If a line includes "Dogs", copy it out of the entries.

++++ Entries supplied

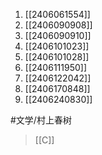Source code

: 1. [[2406061554]]
2. [[2406090908]]
3. [[2406090910]]
4. [[2406101023]]
5. [[2406101028]]
6. [[2406111950]]
7. [[2406122042]]
8. [[2406170848]]
9. [[2406240830]]

#文学/村上春树 
>[[C]]
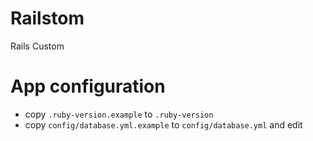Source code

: # Railstom

Rails Custom



# App configuration

* copy `.ruby-version.example` to `.ruby-version`
* copy `config/database.yml.example` to `config/database.yml` and edit
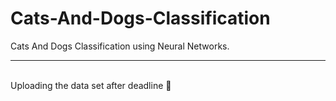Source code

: # Cats-And-Dogs-Classification
Cats And Dogs Classification using Neural Networks.

<hr><br>
Uploading the data set after deadline 🤭
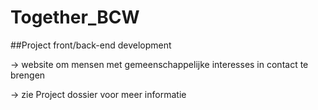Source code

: # Together_BCW

##Project front/back-end development  

   
-> website om mensen met gemeenschappelijke interesses in contact te brengen  

-> zie Project dossier voor meer informatie  
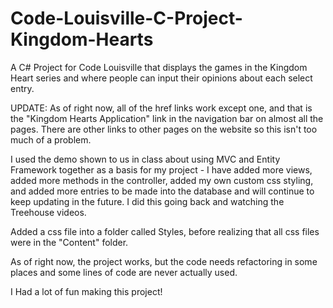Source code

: # Code-Louisville-C-Project-Kingdom-Hearts
A C# Project for Code Louisville that displays the games in the Kingdom Heart series and where people can input their opinions about each select entry.

UPDATE: As of right now, all of the href links work except one, and that is the "Kingdom Hearts Application" link in the navigation bar on almost all the pages. There are other links to other pages on the website so this isn't too much of a problem.

I used the demo shown to us in class about using MVC and Entity Framework together as a basis for my project - I have added more views, added more methods in the controller, added my own custom css styling, and added more entries to be made into the database and will continue to keep updating in the future. I did this going back and watching the Treehouse videos.

Added a css file into a folder called Styles, before realizing that all css files were in the "Content" folder.

As of right now, the project works, but the code needs refactoring in some places and some lines of code are never actually used.

I Had a lot of fun making this project!


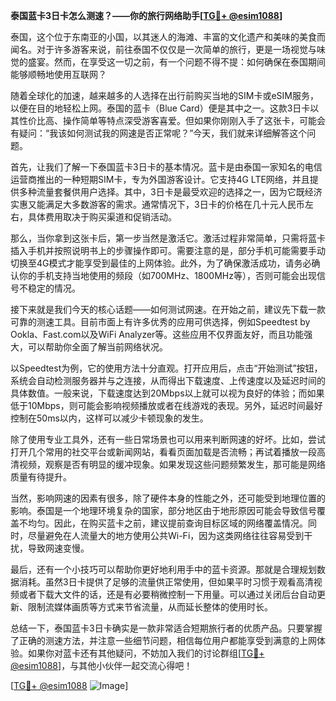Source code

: **泰国蓝卡3日卡怎么测速？——你的旅行网络助手[[TG💪+ @esim1088](https://t.me/s/esim1088)]**

泰国，这个位于东南亚的小国，以其迷人的海滩、丰富的文化遗产和美味的美食而闻名。对于许多游客来说，前往泰国不仅仅是一次简单的旅行，更是一场视觉与味觉的盛宴。然而，在享受这一切之前，有一个问题不得不提：如何确保在泰国期间能够顺畅地使用互联网？

随着全球化的加速，越来越多的人选择在出行前购买当地的SIM卡或eSIM服务，以便在目的地轻松上网。泰国的蓝卡（Blue Card）便是其中之一。这款3日卡以其性价比高、操作简单等特点深受游客喜爱。但如果你刚刚入手了这张卡，可能会有疑问：“我该如何测试我的网速是否正常呢？”今天，我们就来详细解答这个问题。

首先，让我们了解一下泰国蓝卡3日卡的基本情况。蓝卡是由泰国一家知名的电信运营商推出的一种短期SIM卡，专为外国游客设计。它支持4G LTE网络，并且提供多种流量套餐供用户选择。其中，3日卡是最受欢迎的选择之一，因为它既经济实惠又能满足大多数游客的需求。通常情况下，3日卡的价格在几十元人民币左右，具体费用取决于购买渠道和促销活动。

那么，当你拿到这张卡后，第一步当然是激活它。激活过程非常简单，只需将蓝卡插入手机并按照说明书上的步骤操作即可。需要注意的是，部分手机可能需要手动切换至4G模式才能享受到最佳的上网体验。此外，为了确保激活成功，请务必确认你的手机支持当地使用的频段（如700MHz、1800MHz等），否则可能会出现信号不稳定的情况。

接下来就是我们今天的核心话题——如何测试网速。在开始之前，建议先下载一款可靠的测速工具。目前市面上有许多优秀的应用可供选择，例如Speedtest by Ookla、Fast.com以及WiFi Analyzer等。这些应用不仅界面友好，而且功能强大，可以帮助你全面了解当前网络状况。

以Speedtest为例，它的使用方法十分直观。打开应用后，点击“开始测试”按钮，系统会自动检测服务器并与之连接，从而得出下载速度、上传速度以及延迟时间的具体数值。一般来说，下载速度达到20Mbps以上就可以视为良好的体验；而如果低于10Mbps，则可能会影响视频播放或者在线游戏的表现。另外，延迟时间最好控制在50ms以内，这样可以减少卡顿现象的发生。

除了使用专业工具外，还有一些日常场景也可以用来判断网速的好坏。比如，尝试打开几个常用的社交平台或新闻网站，看看页面加载是否流畅；再试着播放一段高清视频，观察是否有明显的缓冲现象。如果发现这些问题频繁发生，那可能是网络质量有待提升。

当然，影响网速的因素有很多，除了硬件本身的性能之外，还可能受到地理位置的影响。泰国是一个地理环境复杂的国家，部分地区由于地形原因可能会导致信号覆盖不均匀。因此，在购买蓝卡之前，建议提前查询目标区域的网络覆盖情况。同时，尽量避免在人流量大的地方使用公共Wi-Fi，因为这类网络往往容易受到干扰，导致网速变慢。

最后，还有一个小技巧可以帮助你更好地利用手中的蓝卡资源。那就是合理规划数据消耗。虽然3日卡提供了足够的流量供正常使用，但如果平时习惯于观看高清视频或者下载大文件的话，还是有必要稍微控制一下用量。可以通过关闭后台自动更新、限制流媒体画质等方式来节省流量，从而延长整体的使用时长。

总结一下，泰国蓝卡3日卡确实是一款非常适合短期旅行者的优质产品。只要掌握了正确的测速方法，并注意一些细节问题，相信每位用户都能享受到满意的上网体验。如果你对蓝卡还有其他疑问，不妨加入我们的讨论群组[[TG💪+ @esim1088](https://t.me/s/esim1088)]，与其他小伙伴一起交流心得吧！

[[TG💪+ @esim1088](https://t.me/s/esim1088) ![Image](https://i.postimg.cc/4NQfJmqS/Snipaste-2025-05-13-00-14-12.png)]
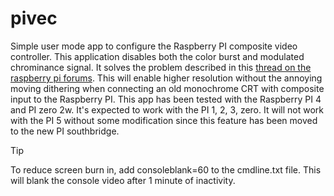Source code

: # pivec
Simple user mode app to configure the Raspberry PI composite video controller. This application disables both the color burst and modulated chrominance signal. It solves the problem described in this [thread on the raspberry pi forums](https://forums.raspberrypi.com/viewtopic.php?t=248217). This will enable higher resolution without the annoying moving dithering when connecting an old monochrome CRT with composite input to the Raspberry PI. This app has been tested with the Raspberry PI 4 and PI zero 2w. It's expected to work with the PI 1, 2, 3, zero. It will not work with the PI 5 without some modification since this feature has been moved to the new PI southbridge.

> [!TIP]
> To reduce screen burn in, add consoleblank=60 to the cmdline.txt file. This will blank the console video after 1 minute of inactivity.
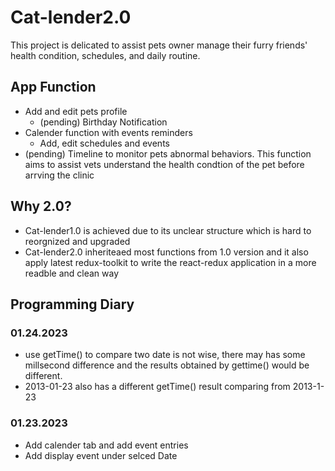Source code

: # Cat-lender2.0
This project is delicated to assist pets owner manage their furry friends' health condition, schedules, and daily routine.
## App Function
- Add and edit pets profile
  - (pending) Birthday Notification
- Calender function with events reminders
  - Add, edit schedules and events
- (pending) Timeline to monitor pets abnormal behaviors. This function aims to assist vets understand the health condtion of the pet before arrving the clinic

## Why 2.0?
- Cat-lender1.0 is achieved due to its unclear structure which is hard to reorgnized and upgraded
- Cat-lender2.0 inheriteaed most functions from 1.0 version and it also apply latest redux-toolkit to write the react-redux application in a more readble and clean way 
  

## Programming Diary

### 01.24.2023
- use getTime() to compare two date is not wise, there may has some millsecond difference and the results obtained by gettime() would be different.
- 2013-01-23 also has a different getTime() result comparing from 2013-1-23
### 01.23.2023
 
- Add calender tab and add event entries
- Add display event under selced Date
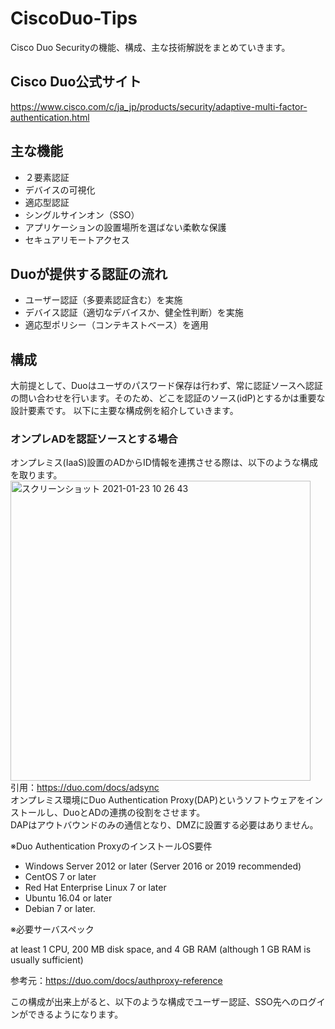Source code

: # CiscoDuo-Tips

Cisco Duo Securityの機能、構成、主な技術解説をまとめていきます。  

## Cisco Duo公式サイト

https://www.cisco.com/c/ja_jp/products/security/adaptive-multi-factor-authentication.html  

## 主な機能

+ ２要素認証  
+ デバイスの可視化  
+ 適応型認証  
+ シングルサインオン（SSO）  
+ アプリケーションの設置場所を選ばない柔軟な保護  
+ セキュアリモートアクセス  

## Duoが提供する認証の流れ

+ ユーザー認証（多要素認証含む）を実施  
+ デバイス認証（適切なデバイスか、健全性判断）を実施  
+ 適応型ポリシー（コンテキストベース）を適用  

## 構成

大前提として、Duoはユーザのパスワード保存は行わず、常に認証ソースへ認証の問い合わせを行います。そのため、どこを認証のソース(idP)とするかは重要な設計要素です。
以下に主要な構成例を紹介していきます。  

### オンプレADを認証ソースとする場合

オンプレミス(IaaS)設置のADからID情報を連携させる際は、以下のような構成を取ります。
<img width="480" alt="スクリーンショット 2021-01-23 10 26 43" src="https://user-images.githubusercontent.com/76857288/107777296-f6957500-6d85-11eb-9473-aeb5caafa732.png">  
引用：https://duo.com/docs/adsync  
オンプレミス環境にDuo Authentication Proxy(DAP)というソフトウェアをインストールし、DuoとADの連携の役割をさせます。  
DAPはアウトバウンドのみの通信となり、DMZに設置する必要はありません。  

※Duo Authentication ProxyのインストールOS要件  

+ Windows Server 2012 or later (Server 2016 or 2019 recommended)  
+ CentOS 7 or later  
+ Red Hat Enterprise Linux 7 or later  
+ Ubuntu 16.04 or later  
+ Debian 7 or later.  

※必要サーバスペック  

at least 1 CPU, 200 MB disk space, and 4 GB RAM (although 1 GB RAM is usually sufficient)  

参考元：https://duo.com/docs/authproxy-reference  

この構成が出来上がると、以下のような構成でユーザー認証、SSO先へのログインができるようになります。  
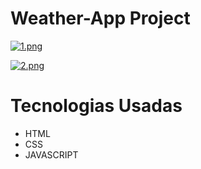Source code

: # Weather-App Project

[![1.png](https://i.postimg.cc/mDH67wdY/1.png)](https://postimg.cc/vgGzsWwT)

[![2.png](https://i.postimg.cc/N0VzyVxG/2.png)](https://postimg.cc/GBFQVXN6) 


# Tecnologias Usadas
- HTML
- CSS
- JAVASCRIPT
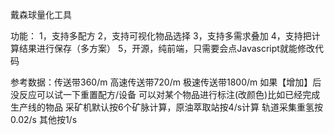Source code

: 戴森球量化工具

功能：
1，支持多配方
2，支持可视化物品选择
3，支持多需求叠加
4，支持把计算结果进行保存（多方案）
5，开源，纯前端，只需要会点Javascript就能修改代码



参考数据：传送带360/m 高速传送带720/m 极速传送带1800/m 
如果【增加】后没反应可以试一下重置配方/设备
可以对某个物品进行标注(改颜色)比如已经完成生产线的物品
采矿机默认按6个矿脉计算，原油萃取站按4/s计算
轨道采集重氢按0.02/s 其他按1/s
 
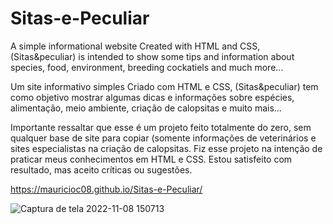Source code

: # Sitas-e-Peculiar
A simple informational website
Created with HTML and CSS, (Sitas&peculiar) is intended to show some tips and information about species, food, environment, breeding cockatiels and much more...

Um site informativo simples
Criado com HTML e CSS, (Sitas&peculiar) tem como objetivo mostrar algumas dicas e informações sobre espécies, alimentação, meio ambiente, criação de calopsitas e muito mais...

Importante ressaltar que esse é um projeto feito totalmente do zero, sem qualquer base de site para copiar (somente informações de veterinários e sites especialistas na criação de calopsitas.
Fiz esse projeto na intenção de praticar meus conhecimentos em HTML e CSS.
Estou satisfeito com resultado, mas aceito críticas ou sugestões.

https://mauricioc08.github.io/Sitas-e-Peculiar/

![Captura de tela 2022-11-08 150713](https://user-images.githubusercontent.com/105306316/200642062-3a2df590-cf3a-498d-b4ed-afed75a87b50.png)
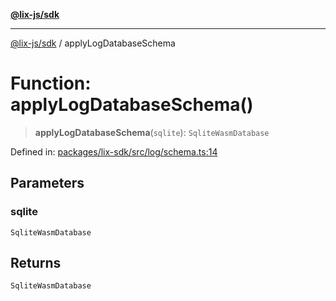 [**@lix-js/sdk**](../README.md)

***

[@lix-js/sdk](../README.md) / applyLogDatabaseSchema

# Function: applyLogDatabaseSchema()

> **applyLogDatabaseSchema**(`sqlite`): `SqliteWasmDatabase`

Defined in: [packages/lix-sdk/src/log/schema.ts:14](https://github.com/opral/monorepo/blob/0501d8fe7eed9db1f8058e8d1d58b1d613ceaf43/packages/lix-sdk/src/log/schema.ts#L14)

## Parameters

### sqlite

`SqliteWasmDatabase`

## Returns

`SqliteWasmDatabase`
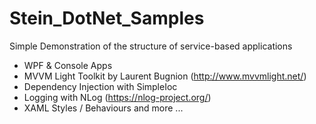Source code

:# Stein_DotNet_Samples

Simple Demonstration of the structure of service-based applications

- WPF & Console Apps
- MVVM Light Toolkit by Laurent Bugnion (http://www.mvvmlight.net/)
- Dependency Injection with SimpleIoc
- Logging with NLog (https://nlog-project.org/)
- XAML Styles / Behaviours and more ... 
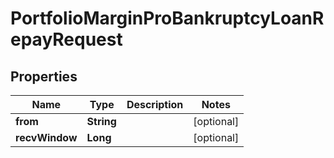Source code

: 

# PortfolioMarginProBankruptcyLoanRepayRequest


## Properties

| Name | Type | Description | Notes |
|------------ | ------------- | ------------- | -------------|
|**from** | **String** |  |  [optional] |
|**recvWindow** | **Long** |  |  [optional] |



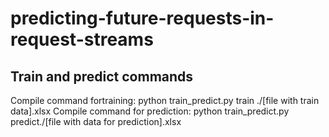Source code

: # predicting-future-requests-in-request-streams

## Train and predict commands 

Compile command fortraining: python train_predict.py train ./[file with
train data].xlsx
Compile command for prediction: python train_predict.py predict./[file
with data for prediction].xlsx
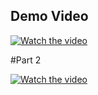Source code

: ## Demo Video

[![Watch the video](https://img.youtube.com/vi/PpWcRCxUe3Y/hqdefault.jpg)](https://youtu.be/PpWcRCxUe3Y?si=MZUALkWepMGPAZiZ)

#Part 2

 [![Watch the video](https://img.youtube.com/vi/PpWcRCxUe3Y/hqdefault.jpg)]( https://youtu.be/9HMUCBWdQws?si=xD6v0WpqrRbmLsHf)  
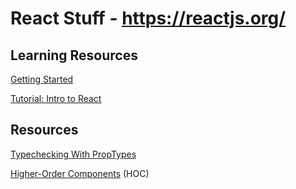 # React Stuff - https://reactjs.org/

## Learning Resources

[Getting Started](https://reactjs.org/docs/getting-started.html)

[Tutorial: Intro to React](https://reactjs.org/tutorial/tutorial.html)


## Resources

[Typechecking With PropTypes](https://reactjs.org/docs/typechecking-with-proptypes.html)

[Higher-Order Components](https://reactjs.org/docs/higher-order-components.html) (HOC)
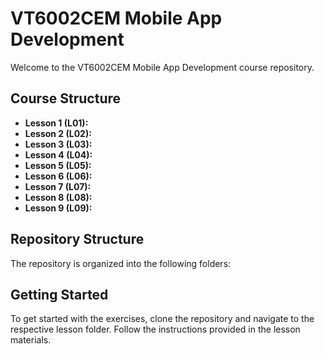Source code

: # VT6002CEM Mobile App Development

Welcome to the VT6002CEM Mobile App Development course repository. 

## Course Structure

- **Lesson 1 (L01):** 
- **Lesson 2 (L02):** 
- **Lesson 3 (L03):** 
- **Lesson 4 (L04):** 
- **Lesson 5 (L05):** 
- **Lesson 6 (L06):**
- **Lesson 7 (L07):** 
- **Lesson 8 (L08):** 
- **Lesson 9 (L09):** 

## Repository Structure

The repository is organized into the following folders:


## Getting Started

To get started with the exercises, clone the repository and navigate to the respective lesson folder. Follow the instructions provided in the lesson materials.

++++++++

• [Your solution]
: # Cats-And-Dogs-Classification
Cats And Dogs Classification using Neural Networks.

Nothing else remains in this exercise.